John Loveday obituary

John Loveday
John Loveday first gained prominence as a writer when his play You’ve Been a Long Time, Alfred was screened on BBC Two in 1972 Photograph: none

My friend John Loveday, who has died aged 98, was a schoolteacher with a parallel existence as a novelist and writer of poetry.

He first gained prominence as a writer when his play You’ve Been a Long Time, Alfred was screened on BBC Two as part of its Thirty-Minute Theatre drama series in 1972.

Twenty years later his novel Halo won the David Higham and McKitterick prizes and was runner-up for the Commonwealth Writers’ prize (Eurasian section). Set in the old west of America, the story follows a group of travellers heading west to start new lives in Oregon.

John also won the Writers’ Guild of Great Britain best children’s book award in 1997 for Goodbye Buffalo Sky, the tale of an orphan boy living in a settlement on the Northern Plains who witnesses the killing of a friend and sets off into high adventure across the plains in search of the murderer.

Many years later his colourful childhood memoir, The Boy from Rod Alley, was published in 2019 when he was 93, and an anthology of his poems, The Boy With the Old Guitar, was released just before his death. His previous collections of poetry were Over the Bridge (1981), From the Old Foundry, The Agricultural Engineer (both 1982) and Particular Sunlights (1986).

Information supplied:
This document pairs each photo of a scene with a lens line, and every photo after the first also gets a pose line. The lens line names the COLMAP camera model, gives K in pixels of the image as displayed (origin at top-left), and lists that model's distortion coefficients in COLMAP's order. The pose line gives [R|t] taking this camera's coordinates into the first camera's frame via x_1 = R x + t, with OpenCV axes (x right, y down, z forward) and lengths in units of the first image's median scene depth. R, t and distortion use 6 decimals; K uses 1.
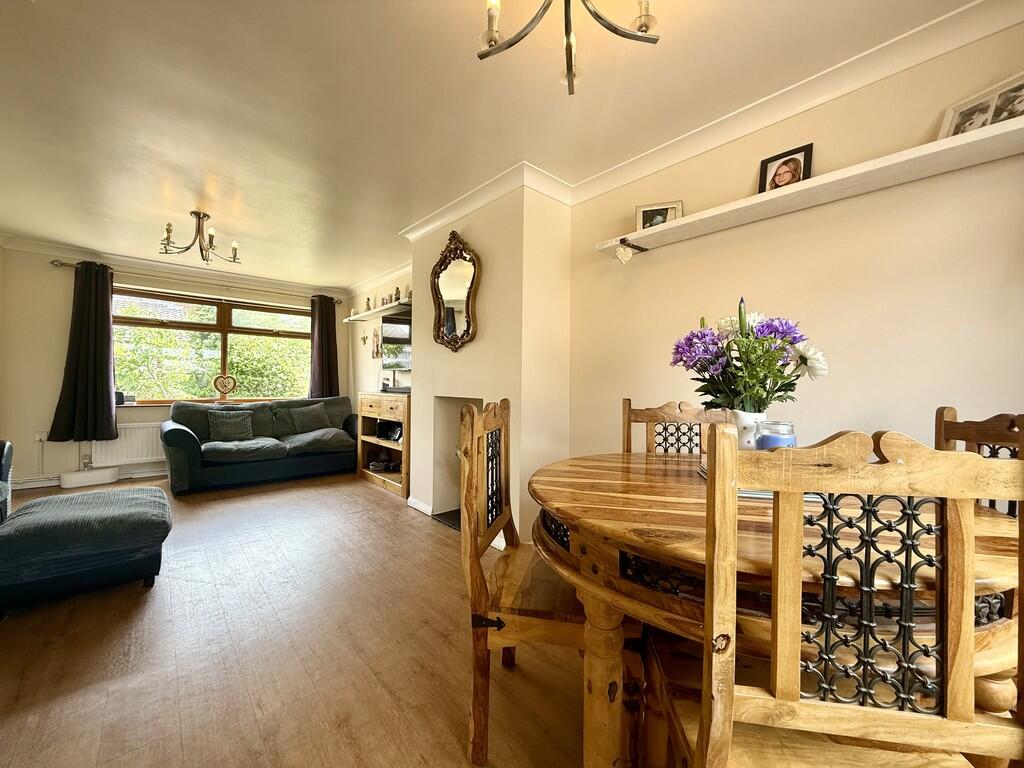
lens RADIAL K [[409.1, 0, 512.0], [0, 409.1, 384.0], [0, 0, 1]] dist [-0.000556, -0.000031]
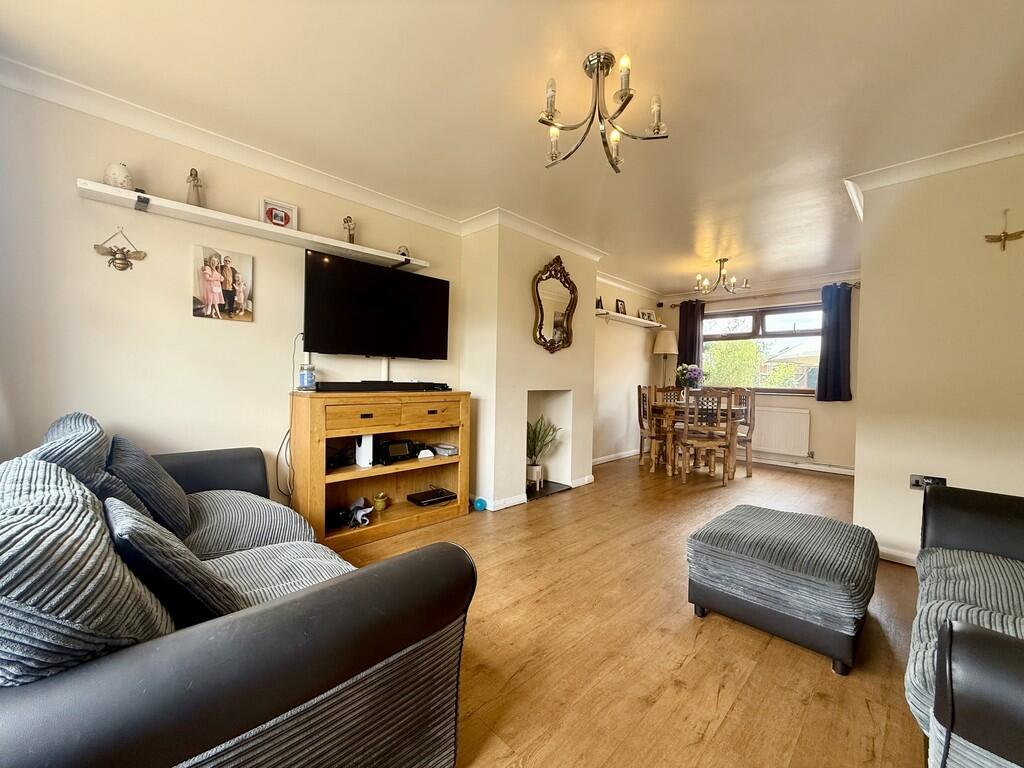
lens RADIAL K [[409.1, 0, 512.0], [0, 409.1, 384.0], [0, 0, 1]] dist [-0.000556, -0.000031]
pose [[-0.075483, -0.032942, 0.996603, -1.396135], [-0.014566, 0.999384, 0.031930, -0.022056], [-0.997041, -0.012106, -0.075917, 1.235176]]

==

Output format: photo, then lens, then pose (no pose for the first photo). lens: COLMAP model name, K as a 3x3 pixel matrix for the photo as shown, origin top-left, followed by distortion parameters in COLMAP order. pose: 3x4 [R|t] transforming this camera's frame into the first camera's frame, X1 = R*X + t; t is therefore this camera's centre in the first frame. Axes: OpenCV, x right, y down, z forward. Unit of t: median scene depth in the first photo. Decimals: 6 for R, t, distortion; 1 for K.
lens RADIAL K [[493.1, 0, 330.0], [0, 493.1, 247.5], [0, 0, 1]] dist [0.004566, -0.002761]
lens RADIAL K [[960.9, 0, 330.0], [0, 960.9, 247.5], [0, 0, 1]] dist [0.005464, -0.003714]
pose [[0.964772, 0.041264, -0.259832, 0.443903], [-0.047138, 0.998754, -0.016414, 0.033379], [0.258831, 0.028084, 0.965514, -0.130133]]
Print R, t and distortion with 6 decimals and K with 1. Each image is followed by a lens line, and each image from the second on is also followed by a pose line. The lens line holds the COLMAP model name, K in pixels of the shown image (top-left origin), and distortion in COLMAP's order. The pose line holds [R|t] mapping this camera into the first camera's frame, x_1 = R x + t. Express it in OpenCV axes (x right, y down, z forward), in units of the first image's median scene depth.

What to do:
a - In the John Loveday obituary, which novel won the David Higham and McKitterick prizes?
b - Resume the John Loveday obituary after its last sentence.

Answers by item number:
a - Halo

b -
John was born in the village of Old Buckenham, Norfolk, to Thomas, an engineer, and Kathleen (nee Whitehand), who was a housekeeper before her marriage. He went to Diss grammar school and after a year’s teacher training in London began his career at Carleton Rode primary school, Norwich, in 1948. From 1957 until 1961, he taught special needs students at Epping House, a residential school in the village of Epping Green, Essex.

He married Evelyn Houchin, who was also a special needs teacher, in 1953. John eventually became head teacher of Whitchurch primary school in Berkshire, living in Tilehurst, near Reading, and staying in that post until his retirement in 1984.

Once he had stopped full-time work he was able to devote more time to another of his loves, painting. For some time he was also vice-chair of the Poetry Society, and he kept up his writing, of course, into old age. In 2019 he provided the lyrics for Nothing Stays Special, a song written and released by Jan S Robinson, bass guitarist with the band Marmalade.

Evelyn died in 2020. John is survived by a daughter, Sharon, and son, Julian, seven grandchildren and 12 great-grandchildren. Another daughter, Marina, predeceased him.